Beats me
I'm sure they get a better success rate on captchas than me
Google's and Facebook's CAPTCHA services have been defeated in research that successfully designed an automated system to solve the "are-you-human?" verification challenges. CAPTCHAS are designed to make life easier for trusted users and painful for bots, by presenting challenges that are difficult for software to crack. …
I'm not an expert, but (as I understand it), NAT (particularly for mobile connections) places numerous devices on a single public (routeable) address. So insisting that each user have a different IP address would block many legitimate users.
> I'm not an expert, but (as I understand it), NAT (particularly for mobile connections) places numerous devices on a single public (routeable) address. So insisting that each user have a different IP address would block many legitimate users.
And the problem is...?
Another anti-bot technique is to impose rate limits. Limiting Facebook, Twitter, Instagram etc users to, say, one post per month should solve any bot problem.
"They were also able to spin up a virtual host that assumed the necessary identifying criteria of a legitimate user and could then generate clean cookies to solve CAPTCHAs out of the normal bounds."
I'm trying to make sense of this sentence, and I'm a human being (I think).
I don't get why this is more than academically interesting.
Spammers are willing to spend money on humans to solve trivial problems. CAPTCHAs should only be one element in a broader set of protections.

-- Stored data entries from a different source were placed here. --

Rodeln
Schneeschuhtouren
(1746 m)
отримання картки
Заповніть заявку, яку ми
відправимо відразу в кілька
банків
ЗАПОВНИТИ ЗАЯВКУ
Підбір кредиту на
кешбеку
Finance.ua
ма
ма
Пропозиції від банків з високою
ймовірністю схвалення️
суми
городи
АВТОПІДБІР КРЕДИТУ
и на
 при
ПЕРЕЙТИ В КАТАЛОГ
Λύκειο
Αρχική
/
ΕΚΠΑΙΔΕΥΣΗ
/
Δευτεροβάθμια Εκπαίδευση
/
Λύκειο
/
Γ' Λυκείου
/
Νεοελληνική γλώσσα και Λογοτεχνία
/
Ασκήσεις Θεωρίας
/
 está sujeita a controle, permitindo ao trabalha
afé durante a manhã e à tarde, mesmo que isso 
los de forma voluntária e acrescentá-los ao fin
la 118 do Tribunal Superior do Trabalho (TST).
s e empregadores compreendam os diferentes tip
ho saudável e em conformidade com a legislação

As an example, Yahoo financial message boards. No regular user registers, then immediately proceeds to post 100 messages to 100 different boards separated by only a few seconds. A CAPTCHA per posting won't block this spam. Analyzing behavior will quickly shut it down.
Exponential rate limiting. Start over at a random time of the day. If the user input is supposed to be typed, measure the time it takes for a reasonable typist to enter the comment (or whatever). Go from there. Display a clock if you must allow for cutting and pasting, but double up on the time out period.
Yes, they are a pain. I doubt that the google people can solve all of them accurately.